**TO BE DONE**
Arrange the records as a two-column CSV with the columns "label" and "value", one row per line, starting with the line containing "scientific name: Cyperus lhotskyanus" and going on through the line containing "phylum: Chordata". Put each line's text and its answer in one quoted field each, with line breaks turned into spaces.

## Begin RECORDS PROVIDED

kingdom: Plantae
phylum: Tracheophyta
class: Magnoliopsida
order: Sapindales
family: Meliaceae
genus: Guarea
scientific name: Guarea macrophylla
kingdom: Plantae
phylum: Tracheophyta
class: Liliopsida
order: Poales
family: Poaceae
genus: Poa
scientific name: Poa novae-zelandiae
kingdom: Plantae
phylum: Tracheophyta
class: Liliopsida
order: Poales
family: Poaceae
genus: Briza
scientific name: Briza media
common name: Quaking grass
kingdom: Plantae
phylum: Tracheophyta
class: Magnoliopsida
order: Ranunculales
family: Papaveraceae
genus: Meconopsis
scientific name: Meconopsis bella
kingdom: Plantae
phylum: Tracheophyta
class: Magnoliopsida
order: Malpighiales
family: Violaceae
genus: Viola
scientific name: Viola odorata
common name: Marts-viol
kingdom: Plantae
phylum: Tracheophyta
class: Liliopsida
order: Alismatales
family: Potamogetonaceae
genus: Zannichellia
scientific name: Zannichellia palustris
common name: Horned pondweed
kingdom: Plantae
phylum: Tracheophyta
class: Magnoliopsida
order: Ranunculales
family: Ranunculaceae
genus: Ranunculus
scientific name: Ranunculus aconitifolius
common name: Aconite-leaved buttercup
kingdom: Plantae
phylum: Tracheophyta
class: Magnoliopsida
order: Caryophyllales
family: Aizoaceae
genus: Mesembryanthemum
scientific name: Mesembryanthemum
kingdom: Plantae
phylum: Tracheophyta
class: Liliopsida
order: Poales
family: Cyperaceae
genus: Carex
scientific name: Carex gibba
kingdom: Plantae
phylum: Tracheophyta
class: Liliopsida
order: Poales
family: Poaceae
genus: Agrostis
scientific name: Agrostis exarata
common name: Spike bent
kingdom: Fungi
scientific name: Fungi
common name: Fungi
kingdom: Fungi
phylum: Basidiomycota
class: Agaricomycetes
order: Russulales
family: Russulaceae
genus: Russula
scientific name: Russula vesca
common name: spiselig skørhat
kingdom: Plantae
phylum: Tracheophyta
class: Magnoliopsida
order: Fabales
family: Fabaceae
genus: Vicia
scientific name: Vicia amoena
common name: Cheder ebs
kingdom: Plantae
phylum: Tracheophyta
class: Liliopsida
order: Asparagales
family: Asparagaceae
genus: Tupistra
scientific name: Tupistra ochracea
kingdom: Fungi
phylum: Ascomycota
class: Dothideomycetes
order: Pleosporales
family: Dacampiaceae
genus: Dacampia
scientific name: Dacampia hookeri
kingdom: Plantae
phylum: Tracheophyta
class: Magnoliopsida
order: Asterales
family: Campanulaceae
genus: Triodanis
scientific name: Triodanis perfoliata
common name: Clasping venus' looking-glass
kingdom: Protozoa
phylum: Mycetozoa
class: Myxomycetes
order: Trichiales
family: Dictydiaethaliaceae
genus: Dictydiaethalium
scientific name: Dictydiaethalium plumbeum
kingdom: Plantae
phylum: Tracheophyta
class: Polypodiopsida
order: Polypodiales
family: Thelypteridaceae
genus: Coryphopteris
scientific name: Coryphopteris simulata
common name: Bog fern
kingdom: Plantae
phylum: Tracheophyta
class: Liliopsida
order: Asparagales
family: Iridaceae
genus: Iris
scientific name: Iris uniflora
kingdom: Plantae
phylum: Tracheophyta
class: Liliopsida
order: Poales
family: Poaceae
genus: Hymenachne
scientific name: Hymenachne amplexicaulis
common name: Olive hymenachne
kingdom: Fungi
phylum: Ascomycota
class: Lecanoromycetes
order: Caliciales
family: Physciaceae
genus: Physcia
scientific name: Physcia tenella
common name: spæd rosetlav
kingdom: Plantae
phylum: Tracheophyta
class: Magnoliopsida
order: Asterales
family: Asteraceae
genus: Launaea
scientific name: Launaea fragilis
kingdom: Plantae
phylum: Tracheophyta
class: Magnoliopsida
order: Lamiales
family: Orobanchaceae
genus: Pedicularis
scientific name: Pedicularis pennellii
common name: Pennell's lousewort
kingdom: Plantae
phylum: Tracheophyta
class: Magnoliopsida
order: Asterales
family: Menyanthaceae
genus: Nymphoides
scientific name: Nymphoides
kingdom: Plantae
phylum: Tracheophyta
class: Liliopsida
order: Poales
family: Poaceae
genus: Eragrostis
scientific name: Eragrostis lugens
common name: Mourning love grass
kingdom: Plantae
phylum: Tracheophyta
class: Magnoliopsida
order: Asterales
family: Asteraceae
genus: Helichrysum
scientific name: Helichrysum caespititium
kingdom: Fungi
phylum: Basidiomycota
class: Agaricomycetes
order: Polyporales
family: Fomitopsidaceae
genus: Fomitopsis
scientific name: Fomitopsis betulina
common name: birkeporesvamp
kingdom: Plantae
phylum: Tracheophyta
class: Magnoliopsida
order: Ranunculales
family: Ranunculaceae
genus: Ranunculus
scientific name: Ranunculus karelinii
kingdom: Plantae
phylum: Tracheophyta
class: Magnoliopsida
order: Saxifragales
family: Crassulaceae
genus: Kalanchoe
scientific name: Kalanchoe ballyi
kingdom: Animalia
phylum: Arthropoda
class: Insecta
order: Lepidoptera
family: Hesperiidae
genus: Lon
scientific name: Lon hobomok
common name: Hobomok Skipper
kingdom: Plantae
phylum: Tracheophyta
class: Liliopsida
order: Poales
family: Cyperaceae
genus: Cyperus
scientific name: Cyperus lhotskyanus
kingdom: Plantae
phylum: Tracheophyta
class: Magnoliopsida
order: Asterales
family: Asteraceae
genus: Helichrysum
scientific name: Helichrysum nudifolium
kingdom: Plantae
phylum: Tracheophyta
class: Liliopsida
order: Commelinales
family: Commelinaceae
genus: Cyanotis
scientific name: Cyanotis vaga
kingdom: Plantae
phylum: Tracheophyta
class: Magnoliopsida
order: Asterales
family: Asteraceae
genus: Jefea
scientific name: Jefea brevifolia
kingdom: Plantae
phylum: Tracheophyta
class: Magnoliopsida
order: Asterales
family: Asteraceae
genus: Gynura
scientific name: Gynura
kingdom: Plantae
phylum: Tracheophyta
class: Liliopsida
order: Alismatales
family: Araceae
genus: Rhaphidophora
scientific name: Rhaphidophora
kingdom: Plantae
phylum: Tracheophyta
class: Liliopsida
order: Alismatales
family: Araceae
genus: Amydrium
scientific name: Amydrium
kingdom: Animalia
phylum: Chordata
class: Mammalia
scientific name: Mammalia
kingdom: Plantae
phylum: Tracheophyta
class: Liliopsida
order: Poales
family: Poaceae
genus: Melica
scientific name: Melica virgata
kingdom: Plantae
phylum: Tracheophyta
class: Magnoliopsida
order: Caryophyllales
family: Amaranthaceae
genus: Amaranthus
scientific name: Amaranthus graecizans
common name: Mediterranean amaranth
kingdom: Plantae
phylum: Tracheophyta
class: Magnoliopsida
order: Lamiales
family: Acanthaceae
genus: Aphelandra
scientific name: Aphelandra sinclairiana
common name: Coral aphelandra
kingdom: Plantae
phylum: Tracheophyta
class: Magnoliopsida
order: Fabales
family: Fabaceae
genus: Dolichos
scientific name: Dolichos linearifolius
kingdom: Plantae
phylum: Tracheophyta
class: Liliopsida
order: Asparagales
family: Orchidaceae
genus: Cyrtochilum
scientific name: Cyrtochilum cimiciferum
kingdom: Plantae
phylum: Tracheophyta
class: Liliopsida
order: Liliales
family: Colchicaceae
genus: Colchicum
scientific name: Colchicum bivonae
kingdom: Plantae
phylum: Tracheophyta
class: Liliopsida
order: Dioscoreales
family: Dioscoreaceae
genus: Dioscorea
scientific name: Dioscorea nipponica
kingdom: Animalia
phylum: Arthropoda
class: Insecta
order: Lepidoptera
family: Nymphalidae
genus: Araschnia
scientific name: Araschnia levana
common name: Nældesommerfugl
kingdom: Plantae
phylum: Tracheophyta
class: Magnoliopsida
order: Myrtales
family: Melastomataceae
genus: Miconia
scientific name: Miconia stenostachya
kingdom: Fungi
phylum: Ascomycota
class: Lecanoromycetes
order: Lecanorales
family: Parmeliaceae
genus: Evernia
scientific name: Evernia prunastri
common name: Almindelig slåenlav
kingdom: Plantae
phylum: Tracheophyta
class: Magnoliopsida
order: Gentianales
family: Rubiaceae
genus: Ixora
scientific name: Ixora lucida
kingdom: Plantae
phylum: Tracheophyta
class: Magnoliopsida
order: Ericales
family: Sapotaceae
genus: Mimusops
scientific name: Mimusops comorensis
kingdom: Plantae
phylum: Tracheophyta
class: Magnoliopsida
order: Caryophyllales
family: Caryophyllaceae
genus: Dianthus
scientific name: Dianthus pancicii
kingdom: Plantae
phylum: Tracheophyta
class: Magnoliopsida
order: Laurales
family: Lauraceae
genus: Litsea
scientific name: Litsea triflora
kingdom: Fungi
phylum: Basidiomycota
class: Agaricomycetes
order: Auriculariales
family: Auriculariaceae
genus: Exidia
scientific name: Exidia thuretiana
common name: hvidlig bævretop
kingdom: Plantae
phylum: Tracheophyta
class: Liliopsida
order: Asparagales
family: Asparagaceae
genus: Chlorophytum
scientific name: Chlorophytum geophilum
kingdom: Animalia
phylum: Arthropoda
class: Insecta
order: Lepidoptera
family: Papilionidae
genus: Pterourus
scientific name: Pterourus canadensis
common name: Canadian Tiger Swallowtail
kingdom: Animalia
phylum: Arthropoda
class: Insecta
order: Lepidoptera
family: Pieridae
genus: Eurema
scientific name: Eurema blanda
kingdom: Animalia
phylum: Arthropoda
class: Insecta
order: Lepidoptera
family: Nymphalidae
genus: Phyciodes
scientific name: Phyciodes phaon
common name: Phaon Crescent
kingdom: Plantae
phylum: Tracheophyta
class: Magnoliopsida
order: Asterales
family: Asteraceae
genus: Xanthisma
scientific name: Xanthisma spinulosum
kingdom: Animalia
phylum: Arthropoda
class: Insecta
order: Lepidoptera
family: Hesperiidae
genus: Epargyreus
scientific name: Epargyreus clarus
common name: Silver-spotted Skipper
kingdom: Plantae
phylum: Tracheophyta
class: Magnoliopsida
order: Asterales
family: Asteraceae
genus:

## End RECORDS PROVIDED

**RESULT**
label,value
"scientific name:","Cyperus lhotskyanus"
"kingdom:","Plantae"
"phylum:","Tracheophyta"
"class:","Magnoliopsida"
"order:","Asterales"
"family:","Asteraceae"
"genus:","Helichrysum"
"scientific name:","Helichrysum nudifolium"
"kingdom:","Plantae"
"phylum:","Tracheophyta"
"class:","Liliopsida"
"order:","Commelinales"
"family:","Commelinaceae"
"genus:","Cyanotis"
"scientific name:","Cyanotis vaga"
"kingdom:","Plantae"
"phylum:","Tracheophyta"
"class:","Magnoliopsida"
"order:","Asterales"
"family:","Asteraceae"
"genus:","Jefea"
"scientific name:","Jefea brevifolia"
"kingdom:","Plantae"
"phylum:","Tracheophyta"
"class:","Magnoliopsida"
"order:","Asterales"
"family:","Asteraceae"
"genus:","Gynura"
"scientific name:","Gynura"
"kingdom:","Plantae"
"phylum:","Tracheophyta"
"class:","Liliopsida"
"order:","Alismatales"
"family:","Araceae"
"genus:","Rhaphidophora"
"scientific name:","Rhaphidophora"
"kingdom:","Plantae"
"phylum:","Tracheophyta"
"class:","Liliopsida"
"order:","Alismatales"
"family:","Araceae"
"genus:","Amydrium"
"scientific name:","Amydrium"
"kingdom:","Animalia"
"phylum:","Chordata"